R interface for expDB which is used to store experiment-based data.
A SQLite database is used to store all information of experiment-based data.
Researchers collect the basic information about researchers, e.g. name, email, etc.
ApSoils specify the soil name in the ApSoils which distribute with APSIM.
Sites collect the basic information about experiment fields, e.g. name, latitude, longitude, soil, etc. The soil must be the same in the table ApSoils.
Met specify the information about weather records, e.g. type and filename. The valid met types include “daily” and “hourly”.
Genotypes collect genotype name and other information.
Traits collect all information about traits, e.g. name, type, label, unit and description. There aren’t limitation of trait names and types. But we normally use crop and soil as trait types.
Trials collect basic information about trials, e.g. year, site, trial code (trialcode), sowing, density, depth, row spacing (rowspacing) and researcher and met. Trial code must be unique for expDB. Site should come from table Sites.

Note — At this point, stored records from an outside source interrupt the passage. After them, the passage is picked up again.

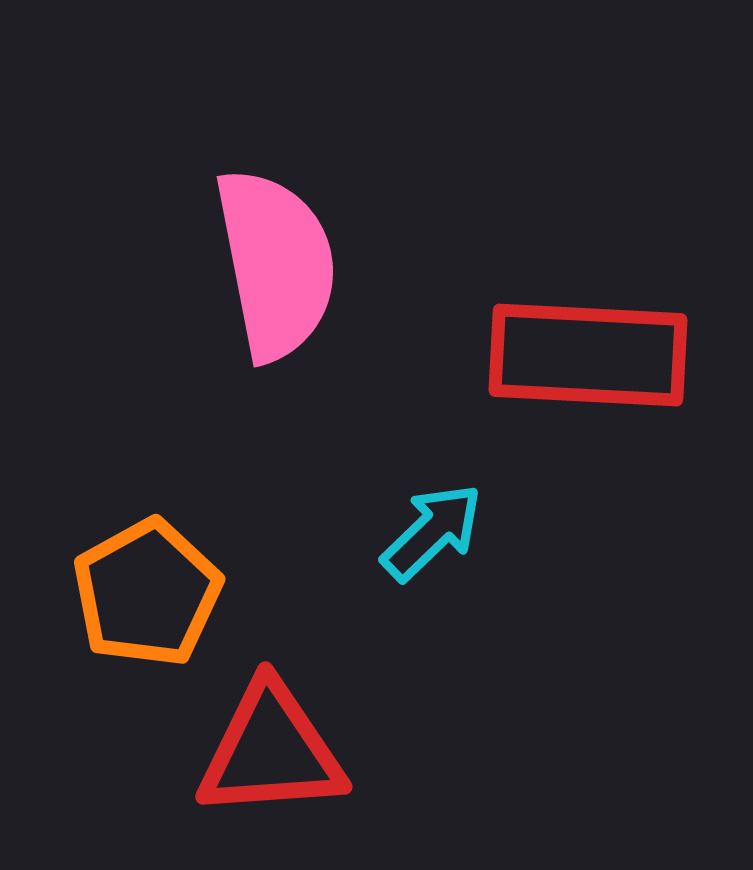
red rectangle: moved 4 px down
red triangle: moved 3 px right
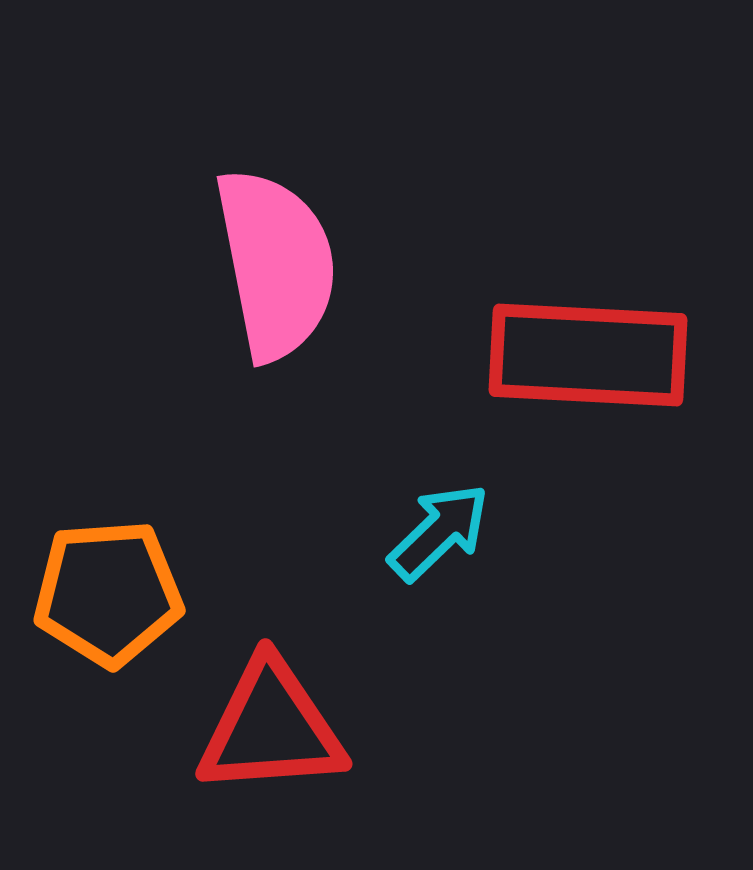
cyan arrow: moved 7 px right
orange pentagon: moved 39 px left; rotated 25 degrees clockwise
red triangle: moved 23 px up
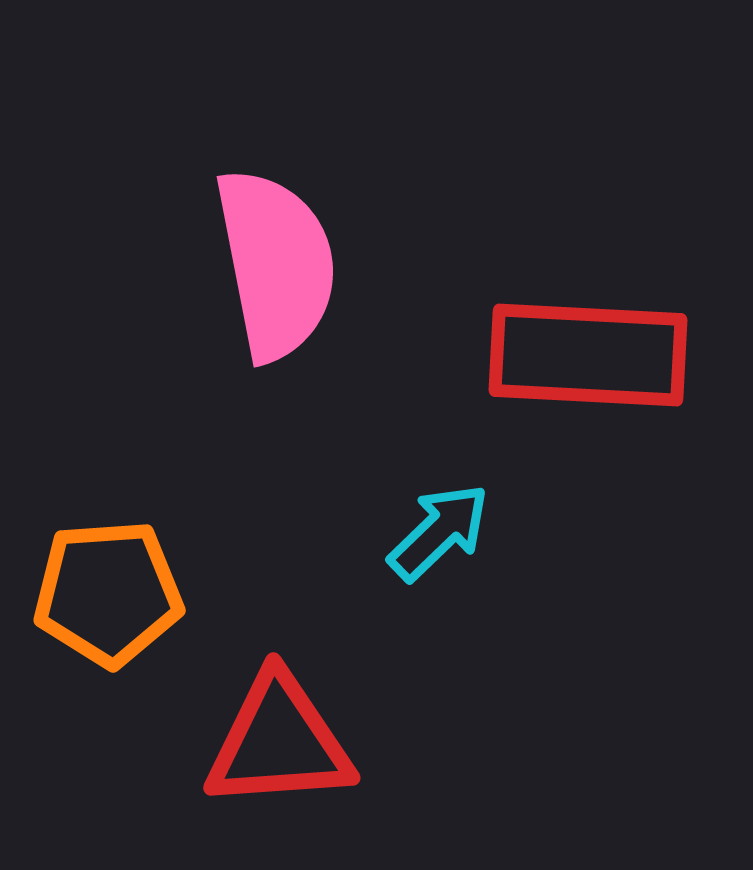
red triangle: moved 8 px right, 14 px down
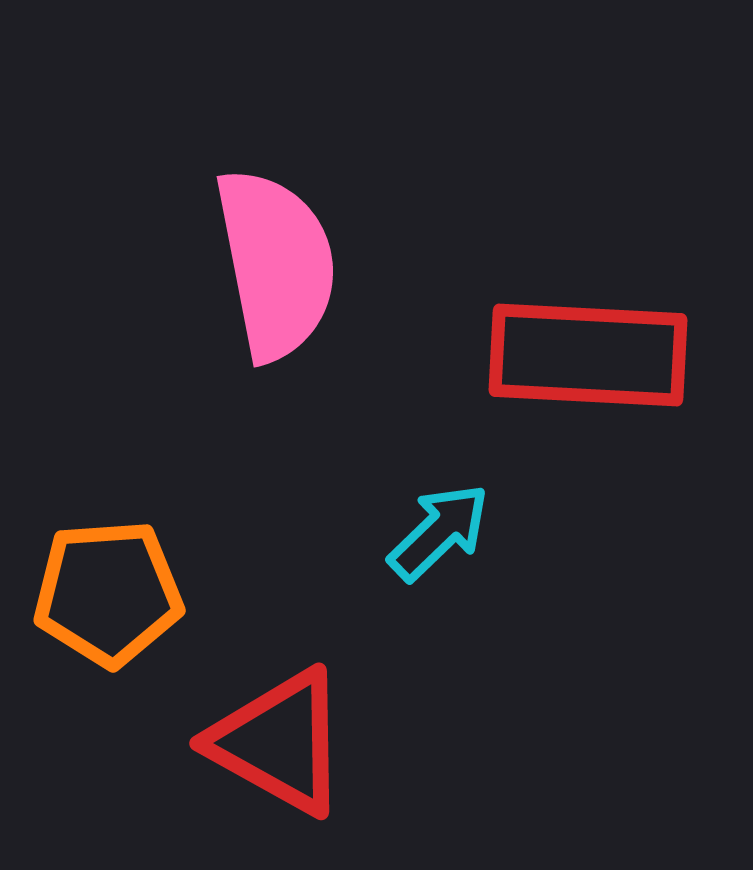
red triangle: rotated 33 degrees clockwise
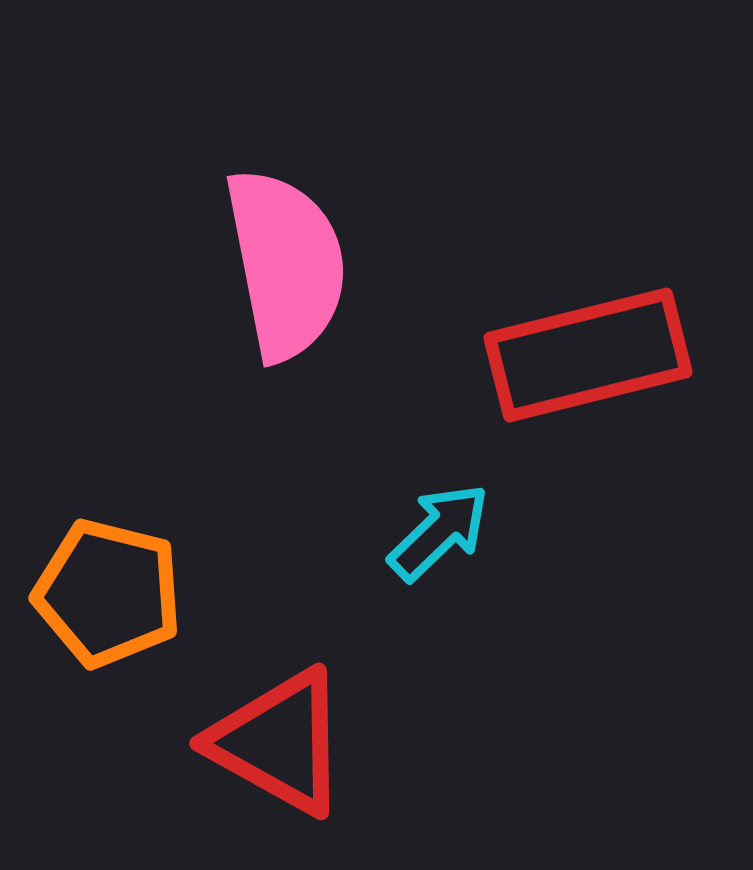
pink semicircle: moved 10 px right
red rectangle: rotated 17 degrees counterclockwise
orange pentagon: rotated 18 degrees clockwise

Design specify the design of each plot, e.g. year, trialcode, site, row (range), column (plot), replicate, block, treatment, genotype, etc. Each plot specifies by year, site, row, column which must be unique. The trialcode is from table Trials, site from table Sites, and genotype from table Genotypes.
TrialSoils collect the soil information to some trials, e.g. trial code, bulk density, no3-n, nh4-n, etc.
Irrigation collect the irrigation information to some trials, e.g. date, amount, etc.
Fertilization collect the fertilization information to some trials, e.g. date, fertilizer, amount, etc.
The experiment-based data can be imported from a excel file which supports by readxl package. expDB is case-insensitive. The Australia style should be used for all date related fields (dd/mm/yyyy).
The processes of plant growth and development can be classified into several hierarchical levels, e.g. biosphere, ecosystem or cropping system, field or plot, whole plant, plant organ, cell, molecule, atom, and subatomic particle (Hodges 1991). We could collect data from field, plant, organ in an agricultural experiment. The values in the higher levels can be derived from lower levels. In most cases, we don’t directly record data in levels above, but through specific protocol. These observations are used to derive values in other levels. For example, population is converted from the establishment counts; dry weights of leaves, stems, and heads are converted from quadrat harvest. An extra level, measurement is added into the convention.
| Levels | Prefix | Example |
|---|---|---|
| Field | F_ | F_StemNumber |
| Plant | P_ | P_StemNumber |
| Organ | O_ | O_LeafArea |
| Measurement | M_ | M_DryWeightGreenLeaf |
A list of traits are provided in the released version of expDB.
The low level function dbGetPhenotype is provided to
extract the raw observations from database. Some traits can be observed
or calculated from other traits.
The plant population (F_Population) is defined as the
number of plants in unit area. F_Population is retrived
from database, then calculated from measurement establishment count
(M_EstablishmentCount) and row spacing
(RowSpacing). The density is assumed to equal to population
if none of above traits are specified in the database.
Final leaf number (O_FinalLeafNumber) is defined as the
total completed leaf number of a fertile stem after head emergence (main
stem and tillers). O_FinalLeafNumber is retrived from
database, then calculated from Haun Index. Huan Index is assumed the
full expanded flag leaf is recorded. Consequently the maximum integer
value in the observations is treated as the
O_FinalLeafNumber.
The stem/tiller numbers are defined as the number stems/tillers per unit area and per plant. The relationships among 4 traits are as follows.
\[P\_StemNumber = P\_TillerNumber + 1\] \[F\_StemNumber = P\_StemNumber \times F\_Population\] \[F\_TillerNumber = P\_TillerNumber \times F\_Population\] \[F\_StemNumber = (P\_TillerNumber + 1) \times F\_Population\]
The stem/tiller numbers are retrived from observations, then calculated by other traits.